Exercise instructions:
Lines from the records below that contain the word "primitives" are to be copied out.

Data extracted from a collection:
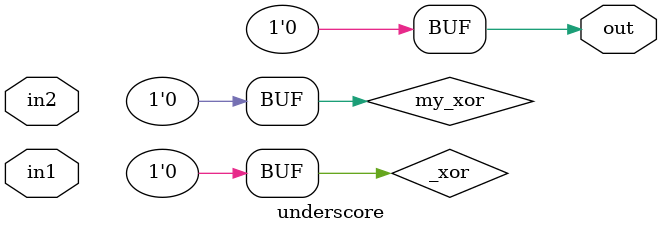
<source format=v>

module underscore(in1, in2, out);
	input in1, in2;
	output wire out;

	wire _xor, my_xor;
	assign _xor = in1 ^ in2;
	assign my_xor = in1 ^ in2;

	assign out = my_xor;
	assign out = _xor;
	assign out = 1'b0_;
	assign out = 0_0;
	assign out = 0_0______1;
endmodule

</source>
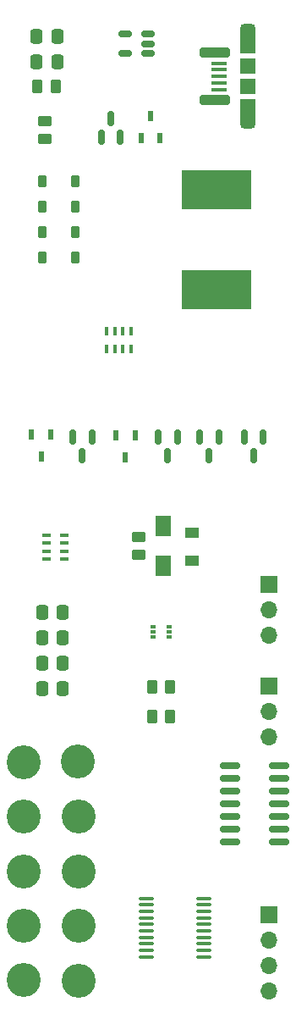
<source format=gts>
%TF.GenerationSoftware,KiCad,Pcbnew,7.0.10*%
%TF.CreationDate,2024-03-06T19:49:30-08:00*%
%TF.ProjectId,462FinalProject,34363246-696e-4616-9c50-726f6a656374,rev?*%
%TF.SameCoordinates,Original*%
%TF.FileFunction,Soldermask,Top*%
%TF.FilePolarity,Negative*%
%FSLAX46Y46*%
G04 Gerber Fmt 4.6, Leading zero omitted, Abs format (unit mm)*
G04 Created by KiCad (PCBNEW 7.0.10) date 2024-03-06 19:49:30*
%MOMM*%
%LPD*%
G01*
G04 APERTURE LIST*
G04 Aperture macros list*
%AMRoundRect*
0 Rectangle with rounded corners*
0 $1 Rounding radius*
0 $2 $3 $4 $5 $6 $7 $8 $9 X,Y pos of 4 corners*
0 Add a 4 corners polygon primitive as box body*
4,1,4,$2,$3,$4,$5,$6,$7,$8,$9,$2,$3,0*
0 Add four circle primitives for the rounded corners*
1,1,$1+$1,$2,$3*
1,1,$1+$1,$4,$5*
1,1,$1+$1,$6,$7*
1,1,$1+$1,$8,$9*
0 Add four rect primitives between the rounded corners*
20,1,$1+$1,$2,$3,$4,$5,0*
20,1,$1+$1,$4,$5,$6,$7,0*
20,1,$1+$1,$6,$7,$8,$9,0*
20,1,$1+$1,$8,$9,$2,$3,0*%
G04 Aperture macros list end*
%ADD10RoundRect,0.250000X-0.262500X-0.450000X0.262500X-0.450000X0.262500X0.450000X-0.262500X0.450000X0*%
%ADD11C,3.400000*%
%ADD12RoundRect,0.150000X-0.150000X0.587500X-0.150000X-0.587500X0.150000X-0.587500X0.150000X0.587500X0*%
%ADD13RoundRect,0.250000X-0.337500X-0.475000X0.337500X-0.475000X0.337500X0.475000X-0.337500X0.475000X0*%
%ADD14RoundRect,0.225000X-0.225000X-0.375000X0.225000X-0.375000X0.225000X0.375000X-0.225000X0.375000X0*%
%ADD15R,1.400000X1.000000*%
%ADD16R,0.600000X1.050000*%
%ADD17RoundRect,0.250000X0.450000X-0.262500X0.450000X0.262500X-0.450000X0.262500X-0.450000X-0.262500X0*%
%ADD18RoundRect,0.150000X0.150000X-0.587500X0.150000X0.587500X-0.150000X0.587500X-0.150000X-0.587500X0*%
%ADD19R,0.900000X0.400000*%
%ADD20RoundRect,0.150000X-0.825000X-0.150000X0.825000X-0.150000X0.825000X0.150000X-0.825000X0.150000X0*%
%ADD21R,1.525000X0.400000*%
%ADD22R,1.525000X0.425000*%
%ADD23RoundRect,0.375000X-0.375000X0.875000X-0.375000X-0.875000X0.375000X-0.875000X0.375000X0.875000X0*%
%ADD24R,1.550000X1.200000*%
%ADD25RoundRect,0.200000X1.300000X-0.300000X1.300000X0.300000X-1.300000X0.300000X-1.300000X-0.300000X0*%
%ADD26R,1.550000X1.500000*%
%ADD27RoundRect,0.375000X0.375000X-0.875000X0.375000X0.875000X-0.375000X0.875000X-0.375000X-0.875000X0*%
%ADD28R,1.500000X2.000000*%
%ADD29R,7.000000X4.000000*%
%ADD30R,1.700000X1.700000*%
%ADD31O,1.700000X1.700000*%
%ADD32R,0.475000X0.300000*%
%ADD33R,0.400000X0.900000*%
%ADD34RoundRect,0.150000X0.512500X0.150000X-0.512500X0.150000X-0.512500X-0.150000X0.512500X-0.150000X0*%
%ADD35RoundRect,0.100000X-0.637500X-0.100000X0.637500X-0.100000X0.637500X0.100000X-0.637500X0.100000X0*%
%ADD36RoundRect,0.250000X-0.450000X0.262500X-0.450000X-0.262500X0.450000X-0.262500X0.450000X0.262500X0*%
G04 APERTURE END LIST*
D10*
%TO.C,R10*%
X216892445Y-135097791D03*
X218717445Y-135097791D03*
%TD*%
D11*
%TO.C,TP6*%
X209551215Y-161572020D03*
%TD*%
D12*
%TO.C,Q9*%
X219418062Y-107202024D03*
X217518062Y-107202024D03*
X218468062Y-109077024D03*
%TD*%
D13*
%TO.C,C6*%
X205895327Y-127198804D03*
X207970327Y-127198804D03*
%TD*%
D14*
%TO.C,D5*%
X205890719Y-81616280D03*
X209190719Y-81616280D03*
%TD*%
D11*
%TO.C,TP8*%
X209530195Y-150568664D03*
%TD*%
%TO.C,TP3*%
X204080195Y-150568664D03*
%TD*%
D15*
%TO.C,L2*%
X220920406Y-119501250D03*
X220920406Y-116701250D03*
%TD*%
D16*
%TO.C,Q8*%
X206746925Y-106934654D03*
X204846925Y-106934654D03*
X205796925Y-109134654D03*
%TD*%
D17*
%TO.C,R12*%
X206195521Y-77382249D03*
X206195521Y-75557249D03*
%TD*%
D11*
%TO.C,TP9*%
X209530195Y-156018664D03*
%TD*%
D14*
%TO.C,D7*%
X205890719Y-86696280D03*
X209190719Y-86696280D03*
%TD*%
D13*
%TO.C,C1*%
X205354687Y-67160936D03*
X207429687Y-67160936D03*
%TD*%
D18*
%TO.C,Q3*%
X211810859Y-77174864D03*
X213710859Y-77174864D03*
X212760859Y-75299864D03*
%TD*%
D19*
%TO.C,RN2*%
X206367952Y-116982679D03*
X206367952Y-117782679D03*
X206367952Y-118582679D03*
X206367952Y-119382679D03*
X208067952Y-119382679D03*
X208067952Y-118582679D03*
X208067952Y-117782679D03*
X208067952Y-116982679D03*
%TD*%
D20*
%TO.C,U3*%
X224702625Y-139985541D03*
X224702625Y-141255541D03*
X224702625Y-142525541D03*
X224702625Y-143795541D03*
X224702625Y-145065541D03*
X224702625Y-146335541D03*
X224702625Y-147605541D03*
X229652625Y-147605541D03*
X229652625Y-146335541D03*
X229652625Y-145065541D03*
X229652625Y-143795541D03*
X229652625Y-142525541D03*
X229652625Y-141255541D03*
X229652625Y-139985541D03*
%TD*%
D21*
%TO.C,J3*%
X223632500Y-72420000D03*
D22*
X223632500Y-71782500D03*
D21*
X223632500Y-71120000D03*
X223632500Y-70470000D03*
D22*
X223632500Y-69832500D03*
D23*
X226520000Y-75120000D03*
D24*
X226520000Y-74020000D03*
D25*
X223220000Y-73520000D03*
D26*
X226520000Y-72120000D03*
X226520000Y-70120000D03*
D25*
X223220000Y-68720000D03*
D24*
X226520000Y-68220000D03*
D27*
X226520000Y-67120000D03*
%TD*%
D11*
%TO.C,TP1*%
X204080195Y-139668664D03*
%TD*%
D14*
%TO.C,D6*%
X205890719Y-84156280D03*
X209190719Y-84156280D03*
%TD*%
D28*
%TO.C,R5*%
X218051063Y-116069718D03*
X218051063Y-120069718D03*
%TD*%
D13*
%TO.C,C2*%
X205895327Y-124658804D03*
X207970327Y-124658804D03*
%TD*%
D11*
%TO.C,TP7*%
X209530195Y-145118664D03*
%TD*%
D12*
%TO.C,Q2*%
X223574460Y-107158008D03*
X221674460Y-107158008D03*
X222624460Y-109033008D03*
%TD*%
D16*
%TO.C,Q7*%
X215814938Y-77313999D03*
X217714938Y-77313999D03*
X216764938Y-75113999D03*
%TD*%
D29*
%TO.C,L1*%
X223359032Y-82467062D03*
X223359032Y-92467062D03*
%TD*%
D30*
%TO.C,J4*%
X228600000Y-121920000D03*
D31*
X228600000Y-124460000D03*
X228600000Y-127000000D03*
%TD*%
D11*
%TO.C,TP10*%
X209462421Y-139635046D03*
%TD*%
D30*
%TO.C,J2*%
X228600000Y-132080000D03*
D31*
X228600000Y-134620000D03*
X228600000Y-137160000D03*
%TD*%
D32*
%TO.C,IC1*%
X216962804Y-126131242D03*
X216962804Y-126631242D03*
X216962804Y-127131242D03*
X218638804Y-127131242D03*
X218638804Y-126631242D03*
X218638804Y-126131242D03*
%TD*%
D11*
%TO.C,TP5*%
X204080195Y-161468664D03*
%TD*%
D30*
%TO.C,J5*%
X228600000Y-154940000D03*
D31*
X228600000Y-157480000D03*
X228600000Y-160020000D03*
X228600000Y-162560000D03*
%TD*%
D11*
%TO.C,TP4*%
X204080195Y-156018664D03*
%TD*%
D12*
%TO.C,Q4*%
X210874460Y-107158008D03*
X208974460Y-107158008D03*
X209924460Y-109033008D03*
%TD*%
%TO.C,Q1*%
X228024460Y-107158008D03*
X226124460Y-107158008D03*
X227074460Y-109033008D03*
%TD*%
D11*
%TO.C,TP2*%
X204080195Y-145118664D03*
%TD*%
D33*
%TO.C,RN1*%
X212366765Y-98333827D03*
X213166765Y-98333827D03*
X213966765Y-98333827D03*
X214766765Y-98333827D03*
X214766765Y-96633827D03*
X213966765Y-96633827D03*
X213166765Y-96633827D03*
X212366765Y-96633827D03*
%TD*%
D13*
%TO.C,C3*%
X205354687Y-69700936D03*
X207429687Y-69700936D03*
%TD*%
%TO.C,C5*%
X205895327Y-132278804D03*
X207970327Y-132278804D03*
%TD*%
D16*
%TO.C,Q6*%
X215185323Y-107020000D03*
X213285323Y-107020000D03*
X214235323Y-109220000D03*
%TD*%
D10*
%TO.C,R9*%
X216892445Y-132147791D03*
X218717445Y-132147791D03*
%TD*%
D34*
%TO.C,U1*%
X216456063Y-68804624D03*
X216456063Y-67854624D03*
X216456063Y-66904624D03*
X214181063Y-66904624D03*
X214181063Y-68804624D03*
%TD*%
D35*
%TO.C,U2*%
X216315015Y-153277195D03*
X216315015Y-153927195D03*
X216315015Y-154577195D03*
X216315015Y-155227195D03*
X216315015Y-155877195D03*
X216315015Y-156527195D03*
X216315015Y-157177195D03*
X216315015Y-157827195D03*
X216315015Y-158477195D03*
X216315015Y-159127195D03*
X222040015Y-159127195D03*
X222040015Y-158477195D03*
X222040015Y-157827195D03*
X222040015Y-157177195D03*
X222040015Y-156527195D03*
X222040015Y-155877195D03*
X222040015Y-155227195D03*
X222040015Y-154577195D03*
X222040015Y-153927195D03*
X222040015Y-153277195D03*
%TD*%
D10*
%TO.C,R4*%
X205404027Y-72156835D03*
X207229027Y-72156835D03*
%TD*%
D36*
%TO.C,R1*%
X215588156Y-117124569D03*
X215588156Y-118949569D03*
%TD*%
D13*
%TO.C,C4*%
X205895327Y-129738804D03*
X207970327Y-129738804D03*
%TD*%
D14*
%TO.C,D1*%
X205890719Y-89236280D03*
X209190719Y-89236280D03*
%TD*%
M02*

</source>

Task response:
0 Add four circle primitives for the rounded corners*
0 Add four rect primitives between the rounded corners*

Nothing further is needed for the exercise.